-- Texto fuente --
Hoy en la gran mayoría de los países civilizados, si un dueño de casa escucha a un ladrón por la noche, baja las escalas y le dispara, va directamente a prisión y puede incluso tener que defenderse él mismo en una demanda civil iniciada por el ladrón. En vez de dispararle, primero debería haber evaluado sus intenciones, decirle que desistiera, y esperado lo mejor. El ladrón tiene una apuesta en doble sentido: si no es escuchado, hace el trabajo, y si es escuchado, puede o desistir o noquear al dueño de casa y entonces todavía hacer el trabajo. En ningún caso corre el riesgo de ser disparado. El robo se vuelve una opción mucho más segura.

Igualmente, si un estudiante busca ser el líder de la clase provocando irrespetuosamente al profesor, o sobornando y abusando de  los estudiantes más débiles, no corre el riesgo de una buena reprimenda. El profesor no debe tocarlo por miedo a perder su trabajo. A lo más que se arriesga es a la suspensión de la escuela por unos cuantos días –una recompensa más bien que un castigo. Cuando los residentes tratan de limpiar su calle atrapando a los traficantes de droga y rompiéndoles los brazos, o persiguen a una banda de jóvenes hacia las afueras y rompen algunas cuantas cabezas entretanto, se arriesgan a ser llevados a la corte por estos sufrimientos, y puede que no lo hagan por una segunda vez. “Déjelo a la policía”. Se le enseña enfáticamente al ciudadano y se le condiciona a ser un free rider, descargando algunos pesos de su propia espalda en el público contribuyente general. Pero algo de esta carga no puede depositarse en otras espaldas, la aplicación oficial del derecho manifiestamente no puede arreglárselas con ello.

No tiene mucha utilidad apretar las manos y decirnos los unos a los otros que nuestra civilización se está yendo bien empacada al infierno. Puede tener cierta utilidad, si bien modesta, el reflexionar sobre por qué estamos en este empaque y sobre si aún existe un camino para salir de él.

-- Trabajo requerido --
Según el texto fuente, ¿a qué se arriesga como máximo el estudiante que provoca al profesor o abusa de los más débiles? El listado no hace falta para resolver este ejercicio.

(Entradas de datos recopiladas)
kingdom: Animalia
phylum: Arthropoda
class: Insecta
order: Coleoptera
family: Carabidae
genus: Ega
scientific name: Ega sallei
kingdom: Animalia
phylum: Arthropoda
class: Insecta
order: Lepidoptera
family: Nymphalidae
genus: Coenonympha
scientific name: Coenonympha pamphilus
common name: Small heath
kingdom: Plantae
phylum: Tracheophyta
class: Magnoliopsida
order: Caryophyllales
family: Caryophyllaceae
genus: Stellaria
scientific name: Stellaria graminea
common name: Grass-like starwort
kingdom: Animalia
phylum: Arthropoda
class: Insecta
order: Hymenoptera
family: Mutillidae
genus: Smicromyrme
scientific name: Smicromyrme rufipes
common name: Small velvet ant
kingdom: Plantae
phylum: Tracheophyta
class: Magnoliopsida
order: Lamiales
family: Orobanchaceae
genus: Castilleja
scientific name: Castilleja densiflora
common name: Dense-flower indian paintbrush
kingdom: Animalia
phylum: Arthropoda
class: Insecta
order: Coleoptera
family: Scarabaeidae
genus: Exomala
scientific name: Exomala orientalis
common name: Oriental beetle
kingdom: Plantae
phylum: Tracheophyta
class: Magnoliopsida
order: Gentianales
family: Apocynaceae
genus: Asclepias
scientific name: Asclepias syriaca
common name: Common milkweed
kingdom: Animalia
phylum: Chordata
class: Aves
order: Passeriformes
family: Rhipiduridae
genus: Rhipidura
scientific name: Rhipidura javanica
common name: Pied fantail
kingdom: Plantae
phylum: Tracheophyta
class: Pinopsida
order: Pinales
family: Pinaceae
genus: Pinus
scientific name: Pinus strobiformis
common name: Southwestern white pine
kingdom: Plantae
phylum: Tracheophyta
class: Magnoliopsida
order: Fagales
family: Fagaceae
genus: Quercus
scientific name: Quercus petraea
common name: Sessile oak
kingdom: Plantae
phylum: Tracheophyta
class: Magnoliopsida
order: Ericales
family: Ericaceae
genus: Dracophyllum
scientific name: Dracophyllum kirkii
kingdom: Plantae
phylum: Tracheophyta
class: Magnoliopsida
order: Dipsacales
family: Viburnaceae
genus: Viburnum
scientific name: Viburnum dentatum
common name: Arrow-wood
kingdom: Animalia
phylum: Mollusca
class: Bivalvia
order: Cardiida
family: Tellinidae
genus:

-- Respuesta al ejercicio --
A la suspensión de la escuela por unos cuantos días.